Otherwise, apparently "defective" products are returned,
resulting in damaged product reputations and higher
distribution costs.

DVJ
 

>> -----Original Message-----
>> From: owner-stds-802-3-re@IEEE.ORG
>> [mailto:owner-stds-802-3-re@IEEE.ORG]On Behalf Of Arthur Marris
>> Sent: Monday, May 02, 2005 2:37 AM
>> To: STDS-802-3-RE@LISTSERV.IEEE.ORG
>> Subject: Re: [RE] Grand master identifier
>> 
>> 
>> David,
>>    I am not an STP expert but my understanding is that spanning tree is
>> used by bridges to find out which of their ports are connected to other
>> bridges. The protocol then determines a root bridge and shuts down
>> redundant links to make sure there are no network loops. As I understand
>> it the MAC address is for the bridge rather than the end station. I
>> don't think the end stations are involved in STP.
>> 
>>    I am not sure whether you are inviting general feedback on your
>> working paper but I have some concerns. It assumes that there will be
>> access control, bandwidth allocation and time slots for transmission.
>> 
>>    Is bandwidth allocation really necessary to meet RE requirements?
>> Over-provisioning and best-effort (with class of service) may be
>> adequate. You can get a lot of data through a conventional gigabit
>> switch with very low latencies. The RE traffic can be given a higher
>> priority and so not be held up by less urgent traffic.
>> 
>>    With access control what happens if access is denied? My assumption
>> is that a user connecting to a RE network would prefer best-effort
>> service to no service at all if there is no spare bandwidth to be
>> allocated. If you decide you need to support best-effort as a fallback
>> then you need buffers in your end stations and the reason for using time
>> slots goes away.
>> 
>> Arthur.
>> 
>> -----Original Message-----
>> From: owner-stds-802-3-re@IEEE.ORG [mailto:owner-stds-802-3-re@IEEE.ORG]
>> On Behalf Of David V James
>> Sent: 29 April 2005 22:20
>> To: STDS-802-3-RE@LISTSERV.IEEE.ORG
>> Subject: [RE] Grand master identifier
>> 
>> All,
>> 
>> I was starting to update a group-contribution working paper,
>> when a couple of questions arose.
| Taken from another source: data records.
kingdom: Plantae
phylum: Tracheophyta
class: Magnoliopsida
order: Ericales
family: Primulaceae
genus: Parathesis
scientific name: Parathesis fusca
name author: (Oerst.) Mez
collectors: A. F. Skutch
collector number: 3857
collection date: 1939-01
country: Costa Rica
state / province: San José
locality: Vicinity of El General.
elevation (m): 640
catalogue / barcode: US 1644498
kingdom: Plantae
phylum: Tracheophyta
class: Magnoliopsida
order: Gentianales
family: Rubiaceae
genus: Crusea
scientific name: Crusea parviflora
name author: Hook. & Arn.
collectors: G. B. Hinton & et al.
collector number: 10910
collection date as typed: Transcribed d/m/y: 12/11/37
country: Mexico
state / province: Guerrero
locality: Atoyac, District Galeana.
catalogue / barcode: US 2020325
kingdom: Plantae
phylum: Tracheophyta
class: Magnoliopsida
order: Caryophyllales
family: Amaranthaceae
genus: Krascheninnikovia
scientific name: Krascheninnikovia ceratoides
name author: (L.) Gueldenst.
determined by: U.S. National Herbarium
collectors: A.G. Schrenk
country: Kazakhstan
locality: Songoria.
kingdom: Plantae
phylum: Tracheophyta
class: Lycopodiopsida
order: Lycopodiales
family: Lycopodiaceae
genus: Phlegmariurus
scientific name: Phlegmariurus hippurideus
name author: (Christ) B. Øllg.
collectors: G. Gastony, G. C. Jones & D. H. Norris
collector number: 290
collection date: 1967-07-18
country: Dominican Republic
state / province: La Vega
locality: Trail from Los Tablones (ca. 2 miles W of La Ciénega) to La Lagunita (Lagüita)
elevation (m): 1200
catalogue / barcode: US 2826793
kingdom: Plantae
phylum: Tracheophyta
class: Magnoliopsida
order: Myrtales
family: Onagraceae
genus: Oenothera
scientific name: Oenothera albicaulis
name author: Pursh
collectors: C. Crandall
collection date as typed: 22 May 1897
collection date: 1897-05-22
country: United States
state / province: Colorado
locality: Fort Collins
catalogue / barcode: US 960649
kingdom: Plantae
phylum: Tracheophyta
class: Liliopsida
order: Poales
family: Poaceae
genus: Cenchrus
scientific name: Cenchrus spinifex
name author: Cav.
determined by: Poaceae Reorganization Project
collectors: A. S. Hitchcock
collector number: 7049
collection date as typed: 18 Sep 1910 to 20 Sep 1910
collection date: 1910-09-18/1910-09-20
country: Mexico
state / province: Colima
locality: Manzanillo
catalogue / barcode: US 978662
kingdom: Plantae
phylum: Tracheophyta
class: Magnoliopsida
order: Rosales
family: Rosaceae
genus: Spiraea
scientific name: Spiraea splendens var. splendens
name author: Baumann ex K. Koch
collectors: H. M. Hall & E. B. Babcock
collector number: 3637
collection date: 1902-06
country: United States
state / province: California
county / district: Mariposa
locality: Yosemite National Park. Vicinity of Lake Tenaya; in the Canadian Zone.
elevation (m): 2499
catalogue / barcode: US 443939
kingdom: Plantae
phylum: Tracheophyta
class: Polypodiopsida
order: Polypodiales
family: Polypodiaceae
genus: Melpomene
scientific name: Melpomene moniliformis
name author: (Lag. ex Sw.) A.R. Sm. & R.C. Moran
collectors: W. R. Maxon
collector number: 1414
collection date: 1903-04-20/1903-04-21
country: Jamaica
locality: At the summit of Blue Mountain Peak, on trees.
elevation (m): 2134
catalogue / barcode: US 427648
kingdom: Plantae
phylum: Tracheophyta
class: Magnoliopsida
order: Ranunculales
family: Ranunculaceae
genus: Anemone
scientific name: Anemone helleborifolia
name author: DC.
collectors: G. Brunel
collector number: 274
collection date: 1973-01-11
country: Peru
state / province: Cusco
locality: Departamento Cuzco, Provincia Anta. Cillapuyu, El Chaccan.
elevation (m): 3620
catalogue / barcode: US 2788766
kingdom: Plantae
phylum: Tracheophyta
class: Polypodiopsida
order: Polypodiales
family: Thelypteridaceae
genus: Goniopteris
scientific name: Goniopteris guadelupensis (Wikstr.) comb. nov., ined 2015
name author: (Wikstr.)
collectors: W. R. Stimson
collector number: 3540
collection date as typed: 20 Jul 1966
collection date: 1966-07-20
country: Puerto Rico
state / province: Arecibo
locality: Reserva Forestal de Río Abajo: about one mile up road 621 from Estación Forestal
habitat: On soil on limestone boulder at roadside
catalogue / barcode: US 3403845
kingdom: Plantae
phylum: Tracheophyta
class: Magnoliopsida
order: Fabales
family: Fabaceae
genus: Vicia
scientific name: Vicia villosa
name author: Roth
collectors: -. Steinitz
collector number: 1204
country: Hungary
For reference, these questions
>> are with respect to:
>>   http://www.ieee802.org/3/re_study/material/index.html
>>   Subclause 5.2.
>> 
>> We assume that the grand master is selected by picking one
>> of the clock-master capable stations. To do this, IDs need
>> to be distributed externally (between bridges and stations)
>> as well as internally (between bridge ports).
>> 
>> To avoid invention, we assume the existing STP identifier
>> format should be used (why be different?). The format, not
>> the actual values; an grand master could be different from
>> the STP root.
>> 
>> My original assumption was that the precedence value,
>> transmitted between stations, consists of:
>>   16 bits -- system
>>   48 bits -- MAC address
>>   16 bits -- port
>> 
>> Having started to write things in more detail, it seems
>> like the port information need only be used within a
>> bridge, and need never appear on Ethernet.
>> 
>> Pardon my asking, but the appropriate 802.1 documents are
>> not that easy for me to read. Am I correct in my recent
>> thoughts, that the port portion of this identifier is
>> only used within the bridge, and never appears on the outside?